Both shareholders are committed to the profitable growth path of Wintershall Dea and set a solid capital basis for the joint venture. Wintershall Dea targets an investment grade credit rating. Following closing, the joint venture has no shareholder loans outstanding with BASF or LetterOne.
Wintershall Dea will be managed by an Executive Board consisting of five members: Mario Mehren, chairman and CEO; Maria Moraeus Hanssen, deputy CEO and COO, responsible for Europe and MENA; Thilo Wieland, member of the Executive Board responsible for Russia, Latin America and Midstream; Hugo Dijkgraaf, CTO and Paul Smith, CFO.

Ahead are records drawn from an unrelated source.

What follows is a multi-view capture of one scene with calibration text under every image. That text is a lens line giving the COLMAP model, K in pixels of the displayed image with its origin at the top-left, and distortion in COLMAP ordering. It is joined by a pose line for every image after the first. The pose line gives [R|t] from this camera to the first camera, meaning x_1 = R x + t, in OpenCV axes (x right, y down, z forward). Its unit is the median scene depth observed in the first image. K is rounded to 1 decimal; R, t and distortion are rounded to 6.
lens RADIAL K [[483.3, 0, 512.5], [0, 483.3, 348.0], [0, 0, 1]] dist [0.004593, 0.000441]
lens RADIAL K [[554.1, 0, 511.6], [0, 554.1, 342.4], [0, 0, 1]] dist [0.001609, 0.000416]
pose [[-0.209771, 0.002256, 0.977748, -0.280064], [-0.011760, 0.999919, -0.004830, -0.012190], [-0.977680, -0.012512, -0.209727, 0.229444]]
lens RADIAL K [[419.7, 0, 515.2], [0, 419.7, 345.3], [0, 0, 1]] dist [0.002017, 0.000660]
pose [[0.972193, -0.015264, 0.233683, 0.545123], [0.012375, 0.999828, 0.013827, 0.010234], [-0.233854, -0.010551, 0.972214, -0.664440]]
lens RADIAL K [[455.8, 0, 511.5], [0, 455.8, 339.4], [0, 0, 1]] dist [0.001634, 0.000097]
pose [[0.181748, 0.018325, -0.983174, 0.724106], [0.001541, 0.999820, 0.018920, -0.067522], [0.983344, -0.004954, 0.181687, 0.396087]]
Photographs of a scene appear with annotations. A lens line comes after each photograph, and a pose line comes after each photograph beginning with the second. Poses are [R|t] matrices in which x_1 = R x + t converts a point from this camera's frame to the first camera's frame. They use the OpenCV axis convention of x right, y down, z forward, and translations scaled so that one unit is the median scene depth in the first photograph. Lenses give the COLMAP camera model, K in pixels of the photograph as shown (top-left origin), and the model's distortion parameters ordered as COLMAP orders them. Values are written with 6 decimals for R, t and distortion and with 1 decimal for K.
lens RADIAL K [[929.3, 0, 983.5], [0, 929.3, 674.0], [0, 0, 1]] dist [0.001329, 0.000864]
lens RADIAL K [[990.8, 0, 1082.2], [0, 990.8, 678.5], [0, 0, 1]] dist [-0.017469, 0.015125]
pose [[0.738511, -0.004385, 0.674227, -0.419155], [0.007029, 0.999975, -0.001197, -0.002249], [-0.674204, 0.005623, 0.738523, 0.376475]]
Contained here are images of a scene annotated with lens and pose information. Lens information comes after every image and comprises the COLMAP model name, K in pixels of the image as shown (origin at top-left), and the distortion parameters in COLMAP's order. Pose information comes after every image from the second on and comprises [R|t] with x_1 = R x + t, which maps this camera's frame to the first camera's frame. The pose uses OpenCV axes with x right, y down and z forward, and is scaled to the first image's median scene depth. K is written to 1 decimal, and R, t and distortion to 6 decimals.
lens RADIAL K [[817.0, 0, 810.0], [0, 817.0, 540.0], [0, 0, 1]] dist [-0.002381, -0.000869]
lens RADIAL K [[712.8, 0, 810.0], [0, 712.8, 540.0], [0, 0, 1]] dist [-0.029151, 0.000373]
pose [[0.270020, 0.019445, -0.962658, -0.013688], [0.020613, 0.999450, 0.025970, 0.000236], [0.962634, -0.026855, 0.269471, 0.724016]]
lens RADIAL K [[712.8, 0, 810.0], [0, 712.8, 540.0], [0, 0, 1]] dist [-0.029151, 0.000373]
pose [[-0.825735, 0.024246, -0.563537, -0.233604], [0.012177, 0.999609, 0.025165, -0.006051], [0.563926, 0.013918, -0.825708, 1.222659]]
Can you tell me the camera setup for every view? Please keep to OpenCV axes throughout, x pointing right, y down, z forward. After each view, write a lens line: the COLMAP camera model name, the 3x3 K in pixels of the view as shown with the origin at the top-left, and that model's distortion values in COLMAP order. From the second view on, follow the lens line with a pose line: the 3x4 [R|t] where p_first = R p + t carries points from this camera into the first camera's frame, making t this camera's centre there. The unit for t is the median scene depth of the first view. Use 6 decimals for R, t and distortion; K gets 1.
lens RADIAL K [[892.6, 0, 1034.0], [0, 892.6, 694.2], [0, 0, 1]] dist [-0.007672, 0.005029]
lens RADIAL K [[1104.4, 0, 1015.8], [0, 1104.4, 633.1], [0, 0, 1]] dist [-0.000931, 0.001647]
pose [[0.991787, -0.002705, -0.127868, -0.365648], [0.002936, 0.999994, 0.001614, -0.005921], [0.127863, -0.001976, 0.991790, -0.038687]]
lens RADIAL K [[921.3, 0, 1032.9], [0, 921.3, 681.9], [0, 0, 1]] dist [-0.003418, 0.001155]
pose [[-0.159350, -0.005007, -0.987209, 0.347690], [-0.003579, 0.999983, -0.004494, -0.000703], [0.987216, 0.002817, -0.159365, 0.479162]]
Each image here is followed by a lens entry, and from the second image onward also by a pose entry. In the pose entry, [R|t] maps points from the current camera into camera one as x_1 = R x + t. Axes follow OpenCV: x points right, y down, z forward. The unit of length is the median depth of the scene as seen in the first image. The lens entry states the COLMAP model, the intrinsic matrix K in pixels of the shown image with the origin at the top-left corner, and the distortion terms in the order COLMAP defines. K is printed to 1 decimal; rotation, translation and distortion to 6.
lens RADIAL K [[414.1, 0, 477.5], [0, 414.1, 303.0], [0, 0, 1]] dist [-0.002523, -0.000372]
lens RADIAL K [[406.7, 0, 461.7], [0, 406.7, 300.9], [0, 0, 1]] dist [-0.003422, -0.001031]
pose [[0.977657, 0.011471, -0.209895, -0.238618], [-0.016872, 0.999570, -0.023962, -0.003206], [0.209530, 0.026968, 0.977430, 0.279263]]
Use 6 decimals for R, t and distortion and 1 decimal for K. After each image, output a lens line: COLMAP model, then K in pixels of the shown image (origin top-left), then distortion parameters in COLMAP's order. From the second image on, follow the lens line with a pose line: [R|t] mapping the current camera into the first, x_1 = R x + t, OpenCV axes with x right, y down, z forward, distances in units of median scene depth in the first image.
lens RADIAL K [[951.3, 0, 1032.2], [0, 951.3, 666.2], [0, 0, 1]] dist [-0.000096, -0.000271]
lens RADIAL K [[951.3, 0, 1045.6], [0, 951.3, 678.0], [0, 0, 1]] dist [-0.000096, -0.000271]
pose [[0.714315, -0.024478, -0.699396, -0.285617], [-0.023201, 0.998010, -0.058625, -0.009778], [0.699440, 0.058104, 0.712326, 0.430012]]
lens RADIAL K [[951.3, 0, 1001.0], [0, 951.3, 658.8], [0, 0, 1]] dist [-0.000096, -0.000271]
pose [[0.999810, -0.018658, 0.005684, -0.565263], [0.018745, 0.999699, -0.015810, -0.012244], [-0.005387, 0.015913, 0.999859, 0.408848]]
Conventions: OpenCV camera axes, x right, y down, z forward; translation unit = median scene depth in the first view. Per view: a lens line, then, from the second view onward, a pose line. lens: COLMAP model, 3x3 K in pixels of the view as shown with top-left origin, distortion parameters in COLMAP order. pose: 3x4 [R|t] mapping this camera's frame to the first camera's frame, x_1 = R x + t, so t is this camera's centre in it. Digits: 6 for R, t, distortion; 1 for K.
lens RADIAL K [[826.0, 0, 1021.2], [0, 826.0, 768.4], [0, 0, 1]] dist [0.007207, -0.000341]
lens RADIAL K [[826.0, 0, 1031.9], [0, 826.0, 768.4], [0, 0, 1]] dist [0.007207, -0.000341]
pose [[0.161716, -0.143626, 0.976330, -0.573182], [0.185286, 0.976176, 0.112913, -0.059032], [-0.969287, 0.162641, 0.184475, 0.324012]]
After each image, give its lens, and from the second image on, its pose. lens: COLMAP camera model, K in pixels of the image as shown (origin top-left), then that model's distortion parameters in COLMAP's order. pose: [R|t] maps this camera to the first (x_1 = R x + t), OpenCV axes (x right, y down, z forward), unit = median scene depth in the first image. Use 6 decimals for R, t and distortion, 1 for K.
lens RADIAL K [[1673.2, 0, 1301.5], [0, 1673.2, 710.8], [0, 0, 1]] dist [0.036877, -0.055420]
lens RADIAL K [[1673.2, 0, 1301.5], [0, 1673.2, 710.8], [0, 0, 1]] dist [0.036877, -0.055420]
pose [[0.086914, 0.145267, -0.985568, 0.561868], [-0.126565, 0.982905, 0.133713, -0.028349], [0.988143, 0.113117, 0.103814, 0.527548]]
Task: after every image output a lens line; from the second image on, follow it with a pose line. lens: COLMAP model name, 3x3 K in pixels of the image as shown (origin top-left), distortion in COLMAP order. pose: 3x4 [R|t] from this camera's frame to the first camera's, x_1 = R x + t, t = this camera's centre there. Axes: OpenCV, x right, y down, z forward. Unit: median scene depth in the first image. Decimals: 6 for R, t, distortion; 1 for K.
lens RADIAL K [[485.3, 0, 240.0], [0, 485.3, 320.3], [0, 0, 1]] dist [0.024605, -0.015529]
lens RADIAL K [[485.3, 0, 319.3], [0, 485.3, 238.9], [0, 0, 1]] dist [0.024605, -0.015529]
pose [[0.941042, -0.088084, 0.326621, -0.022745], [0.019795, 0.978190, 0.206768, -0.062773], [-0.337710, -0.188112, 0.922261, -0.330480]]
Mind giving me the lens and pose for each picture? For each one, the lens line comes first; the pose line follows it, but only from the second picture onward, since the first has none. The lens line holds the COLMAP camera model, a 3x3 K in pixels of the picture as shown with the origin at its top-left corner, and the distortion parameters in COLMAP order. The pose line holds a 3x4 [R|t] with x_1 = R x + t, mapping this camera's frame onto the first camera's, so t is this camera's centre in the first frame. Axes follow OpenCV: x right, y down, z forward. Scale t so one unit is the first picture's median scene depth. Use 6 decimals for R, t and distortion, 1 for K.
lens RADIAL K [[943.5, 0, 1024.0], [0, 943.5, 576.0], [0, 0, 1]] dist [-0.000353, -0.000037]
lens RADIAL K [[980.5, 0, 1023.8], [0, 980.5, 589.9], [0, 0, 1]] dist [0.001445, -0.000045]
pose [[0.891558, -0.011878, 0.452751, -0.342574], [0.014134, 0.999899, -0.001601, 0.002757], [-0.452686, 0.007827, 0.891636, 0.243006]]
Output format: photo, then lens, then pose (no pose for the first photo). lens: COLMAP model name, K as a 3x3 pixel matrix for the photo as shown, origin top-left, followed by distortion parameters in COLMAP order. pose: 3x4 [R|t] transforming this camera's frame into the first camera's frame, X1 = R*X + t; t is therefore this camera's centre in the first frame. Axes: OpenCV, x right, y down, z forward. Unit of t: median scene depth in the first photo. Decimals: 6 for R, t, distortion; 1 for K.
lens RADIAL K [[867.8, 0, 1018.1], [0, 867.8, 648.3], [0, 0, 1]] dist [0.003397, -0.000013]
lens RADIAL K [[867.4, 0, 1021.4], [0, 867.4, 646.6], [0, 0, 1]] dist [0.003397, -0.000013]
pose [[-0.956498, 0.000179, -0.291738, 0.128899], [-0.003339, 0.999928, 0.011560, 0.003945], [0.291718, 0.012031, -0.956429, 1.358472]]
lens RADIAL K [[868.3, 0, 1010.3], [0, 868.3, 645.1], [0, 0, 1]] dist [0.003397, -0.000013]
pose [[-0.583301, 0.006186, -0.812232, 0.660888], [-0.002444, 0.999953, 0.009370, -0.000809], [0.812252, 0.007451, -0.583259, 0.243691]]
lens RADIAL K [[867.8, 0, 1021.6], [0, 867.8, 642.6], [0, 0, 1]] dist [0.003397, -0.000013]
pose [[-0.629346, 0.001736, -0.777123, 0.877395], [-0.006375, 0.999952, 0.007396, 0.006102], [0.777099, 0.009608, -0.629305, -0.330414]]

The integration phase has been prepared during recent months. The integration will be completed in approximately one year. BASF and LetterOne envisage to list Wintershall Dea through an Initial Public Offering (IPO) in the second half of 2020, subject to market conditions.
In the Supervisory Board of Wintershall Dea, Hans-Ulrich Engel and Lord Browne of Madingley will be rotating non-executive Chairmen. The role will be held by Hans-Ulrich Engel for the first fifteen months.
BASF’s participating interest in Wintershall Dea will be reported in the consolidated financial statements of the BASF Group according to the equity method as of May 1, 2019, with an initial valuation at fair value. The gain from the transition from full consolidation to the equity method will be shown in income after taxes from discontinued operations for the second quarter of 2019. As of May 1, 2019, BASF will report its share of Wintershall Dea’s net income in EBIT before special items and EBIT of the BASF Group, reported under Other.
During the period between signing of the business combination agreement in September 2018 and the closing of the merger, the oil and gas business of BASF was classified as discontinued operation. Sales and earnings of the oil and gas business were no longer included in BASF Group’s reporting – retroactively as of Jan. 1, 2018 and with the prior-year figures restated. Earnings were presented in BASF’s statement of income in the line “income after taxes from discontinued operations.”